Fixing the Estate Tax

September 20, 2010 12:00 PM
Currently there is no tax on estates. However next year the estate tax reverts to previous levels - a $1 million tax exemption per estate. Congress is trying to decide whether to let the estate tax revert to this previous level, extend the ban entirely, or do something in between. We believe that the latter is the appropriate course.

Most estate tax avoidance tools are used to maximize the amount left to children or preserve the family business. In the latter case, Congress should exempt family farms and businesses up to a reasonable size from the estate tax. We should also remove the inequities in the current estate tax with respect to the number of heirs and their circumstances. Some people have no heirs, others have quite a few kids, and in some cases one or more of the latter children may be handicapped and unable to work and/or care for themselves.

The estate tax exemption should be tied to the number of children. Give everyone an exemption of $1 million per child (out of fairness the childless or those with no surviving children should also get a $1 million exemption). This would enable a parent to provide a good retirement nest egg for each child in an era where economic conditions make it unlikely that most able bodied, hard working, and  thrifty children are going to be able to save enough for even a modestly comfortable retirement. Give another $1 million exemption for every child that is handicapped and unable to work and/or care for themselves, in order to provide additional support for their special needs. Then eliminate the trusts and other estate tax avoidance tools and apply the estate tax to whatever is left. The exemption should be indexed to 2010 dollars so we don't have to keep revisiting the issue.

This approach aligns well with the primary estate planning goals of most people and would effectively eliminate taxes on most estates. There is no such thing as a "good" tax, but such a structure would reduce concentrations of wealth which have proved destabilizing in many societies. We do need to reduce the deficit, by spending reductions insofar as possible, but we will still need to tax individuals to bring it into balance.
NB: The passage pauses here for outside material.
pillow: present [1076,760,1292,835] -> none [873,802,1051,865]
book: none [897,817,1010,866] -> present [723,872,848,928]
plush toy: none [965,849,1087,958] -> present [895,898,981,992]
This may not be a "good" tax, but it would be a is a less onerous  tax on individuals compared to many of the other alternatives.

More Stimulus for Housing?

August 30, 2010 2:12 PM
On August 29, Shaun Donovan, Secretary of Housing and Urban Development, said that the housing market's July was "worse than expected" and that the Administration may support a new homebuyer tax credit. His statement follows similar recent expressions of concern about the overall economy from other senior Obama Administration figures. They too made it clear that the Administration will step in with other economic stimulus measures to rescue a faltering U.S. economy if necessary. With continued signs of a possible double dip recession, among them the recent housing construction and resale data, the first question is whether additional economic stimulus is necessary. If the answer to the that is yes, then the next question is whether put the stimulus resources into housing, and if so in what form.

With U.S. unemployment stuck around 10%, a further erosion of the economy could be devastating. On the other hand, the bailout and stimulus funding approved by Congress at the request of Presidents Bush and Obama in recent years has resulted in a dramatic federal deficit increase that itself is posing a growing risk to the nation's long term economic stability. In fairness, those steps may have prevented an economic depression, but the net result is that we face a policy dilemma.